Input data:
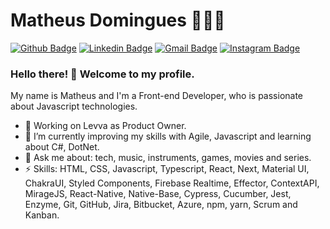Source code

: # Matheus Domingues 👨🏼‍💻

[![Github Badge](https://img.shields.io/badge/-Github-000?style=flat-square&logo=Github&logoColor=white&link=https://github.com/lucasgdb)](https://matheusdomingues.github.io/)
[![Linkedin Badge](https://img.shields.io/badge/-LinkedIn-blue?style=flat-square&logo=Linkedin&logoColor=white&link=https://www.linkedin.com/in/rebeccamanzi/)](https://www.linkedin.com/in/matheus-domingues-0000632b/)
[![Gmail Badge](https://img.shields.io/badge/-Gmail-c14438?style=flat-square&logo=Gmail&logoColor=white&link=mailto:rebeccamanzi@gmail.com)](mailto:matheus.luige120@gmail.com)
[![Instagram Badge](https://img.shields.io/badge/-Instagram-C13584?style=flat-square&labelColor=C13584&logo=instagram&logoColor=white&link=https://www.instagram.com/codepwr/)](https://www.instagram.com/maath.domingues/)

### Hello there! 👋 Welcome to my profile.

My name is Matheus and I'm a Front-end Developer, who is passionate about Javascript technologies.

- 🔭 Working on Levva as Product Owner.
- 🌱 I’m currently improving my skills with Agile, Javascript and learning about C#, DotNet. 
- 💬 Ask me about: tech, music, instruments, games, movies and series.
- ⚡ Skills: HTML, CSS, Javascript, Typescript, React, Next, Material UI, ChakraUI, Styled Components, Firebase Realtime, Effector, ContextAPI, MirageJS, React-Native, Native-Base, Cypress, Cucumber, Jest, Enzyme, Git, GitHub, Jira, Bitbucket, Azure, npm, yarn, Scrum and Kanban.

What is required:
Transcribe all the lines above exactly, apart from the pictures.

Solution to this problem:
Source code

: # Matheus Domingues 👨🏼‍💻

[![Github Badge](https://img.shields.io/badge/-Github-000?style=flat-square&logo=Github&logoColor=white&link=https://github.com/lucasgdb)](https://matheusdomingues.github.io/)
[![Linkedin Badge](https://img.shields.io/badge/-LinkedIn-blue?style=flat-square&logo=Linkedin&logoColor=white&link=https://www.linkedin.com/in/rebeccamanzi/)](https://www.linkedin.com/in/matheus-domingues-0000632b/)
[![Gmail Badge](https://img.shields.io/badge/-Gmail-c14438?style=flat-square&logo=Gmail&logoColor=white&link=mailto:rebeccamanzi@gmail.com)](mailto:matheus.luige120@gmail.com)
[![Instagram Badge](https://img.shields.io/badge/-Instagram-C13584?style=flat-square&labelColor=C13584&logo=instagram&logoColor=white&link=https://www.instagram.com/codepwr/)](https://www.instagram.com/maath.domingues/)

### Hello there! 👋 Welcome to my profile.

My name is Matheus and I'm a Front-end Developer, who is passionate about Javascript technologies.

- 🔭 Working on Levva as Product Owner.
- 🌱 I’m currently improving my skills with Agile, Javascript and learning about C#, DotNet. 
- 💬 Ask me about: tech, music, instruments, games, movies and series.
- ⚡ Skills: HTML, CSS, Javascript, Typescript, React, Next, Material UI, ChakraUI, Styled Components, Firebase Realtime, Effector, ContextAPI, MirageJS, React-Native, Native-Base, Cypress, Cucumber, Jest, Enzyme, Git, GitHub, Jira, Bitbucket, Azure, npm, yarn, Scrum and Kanban.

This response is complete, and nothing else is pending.